When it comes to fuzzing and some other automatic test generation techniques, the nature of test case redundancy property makes it almost impossible for huma n testers to examine all the outcome of the test cases (i.e. whether a test passes or fails). While human testers often focus only on the output of the program, seldom do they care about whether the execution trace is actually correct.

For Fintech software, the huge input and output also makes it really hard to establish a test oracle which can automatically classify the outcome of test cases. Thus, a automatic test oracle generation tool may be crucial to the current Fintech industry.


Inspired by Roper1, and based on our current set of SUTs (Software under test), we have the initial pipline as follows:

Some of the works or materials have already been done by former research, procedures in the pipline above is listed below:

Procedure Mark Note
Mutation and Instrumentation Gong Xin has done relative work
Test case generation (FACTS/FinExpert) Already done for CSTP and bcbip, work needed for UVC FinExpert need to be changed (combination)
Run test and collect info Harry may need to do himself
IO pair + Execution trace $\rightarrow$ vector How did Gong convert trace to vector? Anything reusable? Gong has done research on the level of trace, Zhenming has read paper
Unsupervised learning Gong implemented with HCA (Hierarchical Cluster Analysis)
Select a subset of test case to label
Semi-supervised learning Harry need to do himself Several paper has evaluated some algorithms already

Potential Research Topics, Ideas, and Variables in the Pipline

Below are some potential research topics and variables in the pipline that need to be decided/tested:

  1. Mutation: how to simulate the faulty version? How many / what mutantors should we implement? How many bugs in one mutant?
  2. For execution trace collection, what's the level of coverage? (statement level, block level...)
  3. Unsupervised learning: what algorithm? How many clusters?
  4. Labeling data: how many test cases should be "manually labeled"?
  5. Semi-supervised learning: what algorithms?
  6. Result evaluation:
    1. Confusion metrics
    2. Correct output but incorrect execution trace?
    3. For Test Reduction done by Gong Xin, does it reduces the failed cases but leaves the passed cases in the same cluster?
    4. How does this procedure work in real industry?

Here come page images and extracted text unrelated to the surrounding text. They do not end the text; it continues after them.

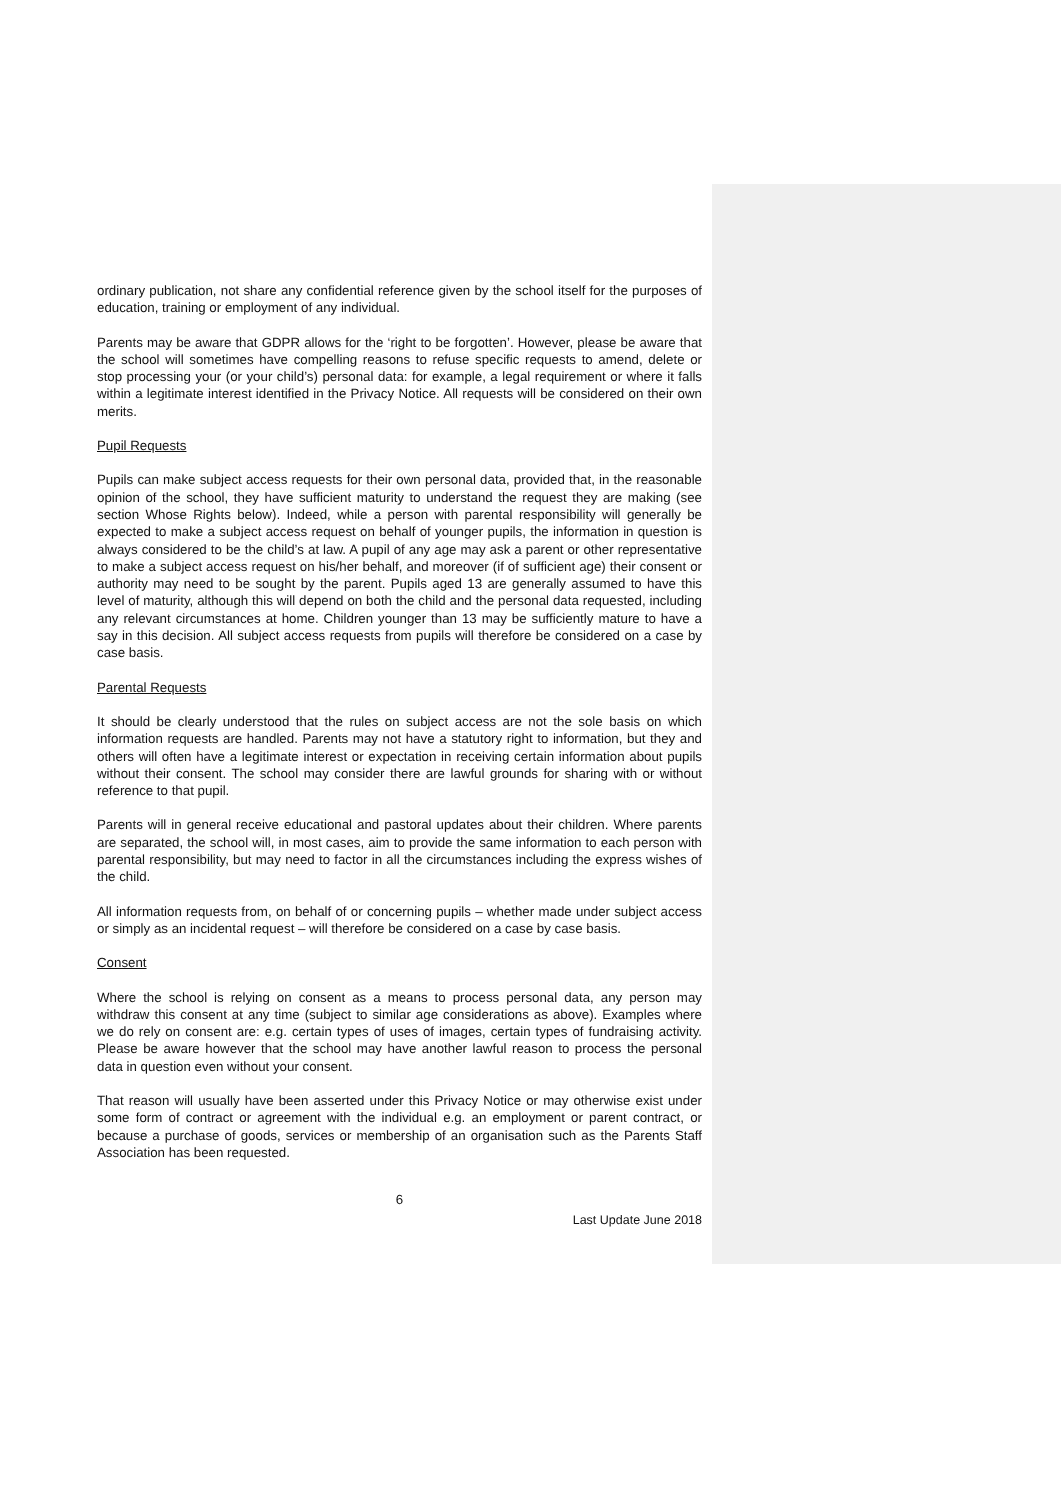ordinary publication, not share any confidential reference given by the school itself for the purposes of education, training or employment of any individual.
Parents may be aware that GDPR allows for the ‘right to be forgotten’. However, please be aware that the school will sometimes have compelling reasons to refuse specific requests to amend, delete or stop processing your (or your child’s) personal data: for example, a legal requirement or where it falls within a legitimate interest identified in the Privacy Notice. All requests will be considered on their own merits.
Pupil Requests
Pupils can make subject access requests for their own personal data, provided that, in the reasonable opinion of the school, they have sufficient maturity to understand the request they are making (see section Whose Rights below). Indeed, while a person with parental responsibility will generally be expected to make a subject access request on behalf of younger pupils, the information in question is always considered to be the child’s at law. A pupil of any age may ask a parent or other representative to make a subject access request on his/her behalf, and moreover (if of sufficient age) their consent or authority may need to be sought by the parent. Pupils aged 13 are generally assumed to have this level of maturity, although this will depend on both the child and the personal data requested, including any relevant circumstances at home. Children younger than 13 may be sufficiently mature to have a say in this decision. All subject access requests from pupils will therefore be considered on a case by case basis.
Parental Requests
It should be clearly understood that the rules on subject access are not the sole basis on which information requests are handled. Parents may not have a statutory right to information, but they and others will often have a legitimate interest or expectation in receiving certain information about pupils without their consent. The school may consider there are lawful grounds for sharing with or without reference to that pupil.
Parents will in general receive educational and pastoral updates about their children. Where parents are separated, the school will, in most cases, aim to provide the same information to each person with parental responsibility, but may need to factor in all the circumstances including the express wishes of the child.
All information requests from, on behalf of or concerning pupils – whether made under subject access or simply as an incidental request – will therefore be considered on a case by case basis.
Consent
Where the school is relying on consent as a means to process personal data, any person may withdraw this consent at any time (subject to similar age considerations as above). Examples where we do rely on consent are: e.g. certain types of uses of images, certain types of fundraising activity. Please be aware however that the school may have another lawful reason to process the personal data in question even without your consent.
That reason will usually have been asserted under this Privacy Notice or may otherwise exist under some form of contract or agreement with the individual e.g. an employment or parent contract, or because a purchase of goods, services or membership of an organisation such as the Parents Staff Association has been requested.
6
Last Update June 2018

Questions and Difficulties

  1. CSTP has no output, its outcome merely depends on whether exceptions happens. It it suitable for this topic?
  2. SUT: is Defects4J a good set of SUTs for this topic?

  1. M. Roper, "Using Machine Learning to Classify Test Outcomes," 2019 IEEE International Conference On Artificial Intelligence Testing (AITest), 2019, pp. 99-100, doi: 10.1109/AITest.2019.00009.